Now comes the part that I cannot explain in anything but the loosest terms, I knew that the old woman, although technically still somehow ‘alive’ was just a small part of her. The actual essence of her had been reborn in the form of a young girl in England.

In summary, I learned without any doubt that yes, there is an after life. Yes, we go into a state of peace (if that is the way we lived our lives) but we also reincarnate.

Perhaps I should conclude with the simple statement that this vision opened me up to Buddhism. Reincarnation is real. Have faith in a higher order. Relax and live your life fully. Don’t worry about death at all. It will happen and it will be fine.

The only thing we must do is to challenge ourselves, every day we are here on earth, to be better people. To overcome negative responses to life. Over come our anger, our fear and our pettiness. Be kind to people and animals. Love fully and deeply. Be vulnerable, be honest and be true. That is the simple recipe for happiness in this life and the next.

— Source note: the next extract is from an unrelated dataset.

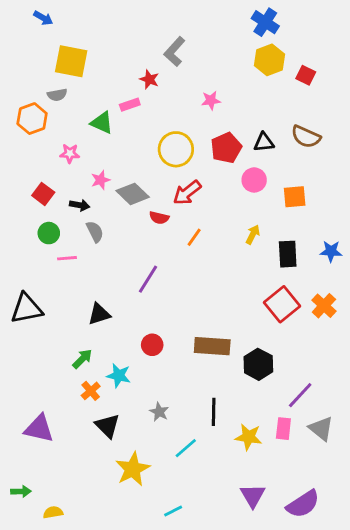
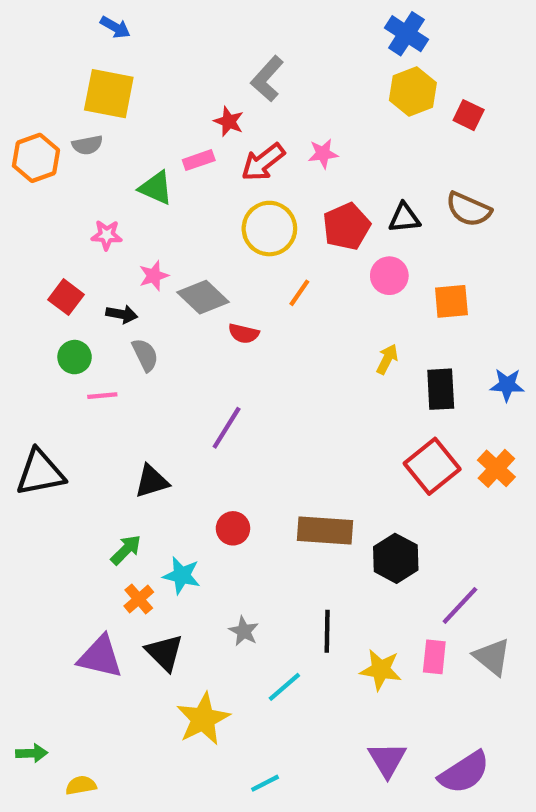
blue arrow: (43, 18) -> (115, 27), moved
orange hexagon: (32, 119) -> (36, 158), moved
red arrow: (187, 193) -> (263, 162), moved
orange line: (194, 237) -> (299, 293), moved
purple triangle: (39, 429) -> (100, 657), moved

Thank you so much beautiful ‘Alice’. I didn’t mention that, the old woman’s name was Alice. I knew it as soon as I saw her. I knew also that ‘Alice doesn’t live here anymore’. She is now an eight year old girl in the South of England. All I know is this – the village she lives in with both parents and a younger brother, is called something like ‘Trentonville’ or very close to that. Her last name is hyphenated. The first part of it is ‘Chestener – ‘ Her first name beings with ‘M’ but isn’t a common name. The only other thing I know is one day I will meet her – we may not say it but we will both remember. The way I will know her is this – she will have a freckle on her right pinkie finger. Hands otherwise like porcelain. A little brown freckle with a faint outline of the upside down letter ‘A’.

I will be an old man when I meet her. Two weeks after meeting her I will die in a state of peace. I will remember it all and I will go in peace.

Thank you dearest Alice for making my life and my death mean something. I’m far from death now but I am already largely at peace.

Matthew. In Sydney 27th of September 2010.

P.S. Please, nobody try to find her. She has yet to grow up, marry and move to Australia after training as a nurse. She must be allowed to live her life.